§ **Exercise instructions**
Convert the lines, starting at the first one and ending at the line that contains "轴(6)由主轴电机(11)驱动，主轴电机(11)设置在磨头底座", with both of those included, into a JSON list of strings with one string per line. Leave out any blank lines.

Data excerpts Block Start

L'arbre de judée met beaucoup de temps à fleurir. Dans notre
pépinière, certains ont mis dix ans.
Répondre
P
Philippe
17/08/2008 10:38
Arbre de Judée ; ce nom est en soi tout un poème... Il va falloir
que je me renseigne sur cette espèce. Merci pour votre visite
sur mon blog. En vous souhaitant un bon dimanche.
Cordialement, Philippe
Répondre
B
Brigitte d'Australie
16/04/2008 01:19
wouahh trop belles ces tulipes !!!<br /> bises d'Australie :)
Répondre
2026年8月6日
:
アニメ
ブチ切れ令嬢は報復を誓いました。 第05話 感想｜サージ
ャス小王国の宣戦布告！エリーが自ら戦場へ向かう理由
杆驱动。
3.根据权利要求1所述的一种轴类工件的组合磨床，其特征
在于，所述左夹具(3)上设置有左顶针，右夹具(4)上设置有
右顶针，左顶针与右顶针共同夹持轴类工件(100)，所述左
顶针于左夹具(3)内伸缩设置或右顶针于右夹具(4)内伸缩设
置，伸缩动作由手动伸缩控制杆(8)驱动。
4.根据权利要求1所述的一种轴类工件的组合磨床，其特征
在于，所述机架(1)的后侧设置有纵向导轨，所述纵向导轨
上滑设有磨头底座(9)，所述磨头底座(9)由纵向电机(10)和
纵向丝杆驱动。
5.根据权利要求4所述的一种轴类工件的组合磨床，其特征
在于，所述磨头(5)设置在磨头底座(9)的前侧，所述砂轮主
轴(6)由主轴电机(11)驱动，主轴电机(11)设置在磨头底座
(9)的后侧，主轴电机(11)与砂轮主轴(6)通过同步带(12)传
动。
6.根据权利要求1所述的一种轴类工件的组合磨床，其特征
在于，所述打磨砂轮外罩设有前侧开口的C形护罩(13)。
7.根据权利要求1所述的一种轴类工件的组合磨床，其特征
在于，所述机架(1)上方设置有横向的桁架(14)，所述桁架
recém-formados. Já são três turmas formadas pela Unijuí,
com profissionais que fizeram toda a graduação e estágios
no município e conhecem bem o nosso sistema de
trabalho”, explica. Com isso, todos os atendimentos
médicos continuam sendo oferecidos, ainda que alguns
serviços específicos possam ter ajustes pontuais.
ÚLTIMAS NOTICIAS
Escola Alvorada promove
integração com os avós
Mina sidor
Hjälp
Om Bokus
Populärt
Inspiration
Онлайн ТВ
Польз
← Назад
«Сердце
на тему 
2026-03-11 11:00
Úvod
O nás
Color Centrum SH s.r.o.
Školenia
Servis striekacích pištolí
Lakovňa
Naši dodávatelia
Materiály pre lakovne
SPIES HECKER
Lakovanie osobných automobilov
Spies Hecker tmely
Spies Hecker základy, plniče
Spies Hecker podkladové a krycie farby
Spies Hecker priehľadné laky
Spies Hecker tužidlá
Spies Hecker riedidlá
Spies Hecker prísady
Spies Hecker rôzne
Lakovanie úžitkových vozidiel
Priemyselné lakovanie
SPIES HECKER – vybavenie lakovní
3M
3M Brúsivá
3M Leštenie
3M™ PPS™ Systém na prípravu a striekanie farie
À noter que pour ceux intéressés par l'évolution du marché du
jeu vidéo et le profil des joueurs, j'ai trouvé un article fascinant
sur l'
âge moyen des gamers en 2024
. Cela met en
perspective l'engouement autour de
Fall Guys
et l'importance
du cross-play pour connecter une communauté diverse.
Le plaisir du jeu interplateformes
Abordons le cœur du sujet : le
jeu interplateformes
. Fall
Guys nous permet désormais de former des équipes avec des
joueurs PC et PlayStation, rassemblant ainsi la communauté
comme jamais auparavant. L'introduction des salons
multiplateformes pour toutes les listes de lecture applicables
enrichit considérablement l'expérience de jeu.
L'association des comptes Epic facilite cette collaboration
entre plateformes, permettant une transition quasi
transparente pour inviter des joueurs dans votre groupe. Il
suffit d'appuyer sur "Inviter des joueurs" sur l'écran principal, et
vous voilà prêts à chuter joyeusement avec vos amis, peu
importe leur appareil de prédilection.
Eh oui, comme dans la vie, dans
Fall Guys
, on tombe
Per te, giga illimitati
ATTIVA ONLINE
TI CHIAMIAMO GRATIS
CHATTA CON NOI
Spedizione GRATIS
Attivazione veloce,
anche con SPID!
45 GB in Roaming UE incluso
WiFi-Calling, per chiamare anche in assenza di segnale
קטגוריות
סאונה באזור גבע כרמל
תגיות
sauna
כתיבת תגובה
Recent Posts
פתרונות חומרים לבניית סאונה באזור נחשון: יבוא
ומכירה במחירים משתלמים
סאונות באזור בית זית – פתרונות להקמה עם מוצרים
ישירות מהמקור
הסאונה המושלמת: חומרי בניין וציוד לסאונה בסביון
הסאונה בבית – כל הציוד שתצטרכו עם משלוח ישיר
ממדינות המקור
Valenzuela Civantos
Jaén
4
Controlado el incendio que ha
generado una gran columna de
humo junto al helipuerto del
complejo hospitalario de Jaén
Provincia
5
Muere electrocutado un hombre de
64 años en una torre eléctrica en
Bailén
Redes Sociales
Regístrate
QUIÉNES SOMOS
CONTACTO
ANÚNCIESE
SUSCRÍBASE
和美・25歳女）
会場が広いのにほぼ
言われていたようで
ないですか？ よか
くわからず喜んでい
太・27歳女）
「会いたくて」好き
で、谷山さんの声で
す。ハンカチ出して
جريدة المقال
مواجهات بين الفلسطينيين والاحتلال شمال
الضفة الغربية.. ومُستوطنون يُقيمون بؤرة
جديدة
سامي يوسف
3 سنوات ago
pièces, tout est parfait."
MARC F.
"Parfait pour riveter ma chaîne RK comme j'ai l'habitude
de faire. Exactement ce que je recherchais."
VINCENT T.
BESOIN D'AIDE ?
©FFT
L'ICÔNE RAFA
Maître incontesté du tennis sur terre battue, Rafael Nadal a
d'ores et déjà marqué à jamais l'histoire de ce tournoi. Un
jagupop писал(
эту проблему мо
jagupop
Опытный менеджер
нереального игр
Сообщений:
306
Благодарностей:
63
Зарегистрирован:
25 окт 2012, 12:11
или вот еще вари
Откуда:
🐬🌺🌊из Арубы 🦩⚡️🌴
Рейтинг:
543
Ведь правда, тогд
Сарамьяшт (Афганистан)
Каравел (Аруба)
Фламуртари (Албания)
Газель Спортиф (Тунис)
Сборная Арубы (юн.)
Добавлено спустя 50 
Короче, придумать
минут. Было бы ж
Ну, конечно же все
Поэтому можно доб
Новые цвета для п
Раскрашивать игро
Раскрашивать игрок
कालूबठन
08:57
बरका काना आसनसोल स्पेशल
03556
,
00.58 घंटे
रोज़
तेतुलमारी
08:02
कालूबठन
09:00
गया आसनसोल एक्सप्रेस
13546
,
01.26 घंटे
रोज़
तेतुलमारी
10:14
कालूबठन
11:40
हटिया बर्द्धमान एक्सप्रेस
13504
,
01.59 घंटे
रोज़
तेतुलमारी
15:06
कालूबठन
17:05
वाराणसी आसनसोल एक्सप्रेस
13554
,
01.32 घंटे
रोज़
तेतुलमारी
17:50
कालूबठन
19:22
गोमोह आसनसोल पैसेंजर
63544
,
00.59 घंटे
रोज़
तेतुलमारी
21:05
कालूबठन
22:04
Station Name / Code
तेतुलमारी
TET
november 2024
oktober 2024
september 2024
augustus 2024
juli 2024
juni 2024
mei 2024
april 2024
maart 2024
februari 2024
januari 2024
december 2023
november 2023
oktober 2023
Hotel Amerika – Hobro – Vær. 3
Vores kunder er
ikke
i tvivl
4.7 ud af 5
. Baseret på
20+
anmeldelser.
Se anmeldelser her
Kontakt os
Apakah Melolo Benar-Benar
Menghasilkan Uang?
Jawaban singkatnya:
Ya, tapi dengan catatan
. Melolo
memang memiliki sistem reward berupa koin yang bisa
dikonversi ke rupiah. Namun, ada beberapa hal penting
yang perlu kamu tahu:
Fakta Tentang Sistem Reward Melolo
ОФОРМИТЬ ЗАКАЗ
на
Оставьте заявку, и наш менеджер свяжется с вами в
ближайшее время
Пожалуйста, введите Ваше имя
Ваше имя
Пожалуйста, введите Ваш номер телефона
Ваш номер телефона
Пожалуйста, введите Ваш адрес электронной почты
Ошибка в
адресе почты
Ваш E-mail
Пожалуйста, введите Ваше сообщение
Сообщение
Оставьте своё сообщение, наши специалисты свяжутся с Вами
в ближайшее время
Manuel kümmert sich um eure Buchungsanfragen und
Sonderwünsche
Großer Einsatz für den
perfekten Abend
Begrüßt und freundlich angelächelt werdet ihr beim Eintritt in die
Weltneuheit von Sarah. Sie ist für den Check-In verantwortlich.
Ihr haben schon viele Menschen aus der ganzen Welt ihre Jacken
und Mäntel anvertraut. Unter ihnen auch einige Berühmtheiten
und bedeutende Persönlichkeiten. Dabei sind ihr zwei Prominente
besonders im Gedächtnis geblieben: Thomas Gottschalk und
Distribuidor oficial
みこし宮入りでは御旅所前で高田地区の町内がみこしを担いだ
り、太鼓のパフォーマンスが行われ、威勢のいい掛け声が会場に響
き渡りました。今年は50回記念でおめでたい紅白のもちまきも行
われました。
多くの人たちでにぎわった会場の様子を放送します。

Data excerpts Block End

§ **Result of this task**
[
  "L'arbre de judée met beaucoup de temps à fleurir. Dans notre",
  "pépinière, certains ont mis dix ans.",
  "Répondre",
  "P",
  "Philippe",
  "17/08/2008 10:38",
  "Arbre de Judée ; ce nom est en soi tout un poème... Il va falloir",
  "que je me renseigne sur cette espèce. Merci pour votre visite",
  "sur mon blog. En vous souhaitant un bon dimanche.",
  "Cordialement, Philippe",
  "Répondre",
  "B",
  "Brigitte d'Australie",
  "16/04/2008 01:19",
  "wouahh trop belles ces tulipes !!!<br /> bises d'Australie :)",
  "Répondre",
  "2026年8月6日",
  ":",
  "アニメ",
  "ブチ切れ令嬢は報復を誓いました。 第05話 感想｜サージ",
  "ャス小王国の宣戦布告！エリーが自ら戦場へ向かう理由",
  "杆驱动。",
  "3.根据权利要求1所述的一种轴类工件的组合磨床，其特征",
  "在于，所述左夹具(3)上设置有左顶针，右夹具(4)上设置有",
  "右顶针，左顶针与右顶针共同夹持轴类工件(100)，所述左",
  "顶针于左夹具(3)内伸缩设置或右顶针于右夹具(4)内伸缩设",
  "置，伸缩动作由手动伸缩控制杆(8)驱动。",
  "4.根据权利要求1所述的一种轴类工件的组合磨床，其特征",
  "在于，所述机架(1)的后侧设置有纵向导轨，所述纵向导轨",
  "上滑设有磨头底座(9)，所述磨头底座(9)由纵向电机(10)和",
  "纵向丝杆驱动。",
  "5.根据权利要求4所述的一种轴类工件的组合磨床，其特征",
  "在于，所述磨头(5)设置在磨头底座(9)的前侧，所述砂轮主",
  "轴(6)由主轴电机(11)驱动，主轴电机(11)设置在磨头底座"
]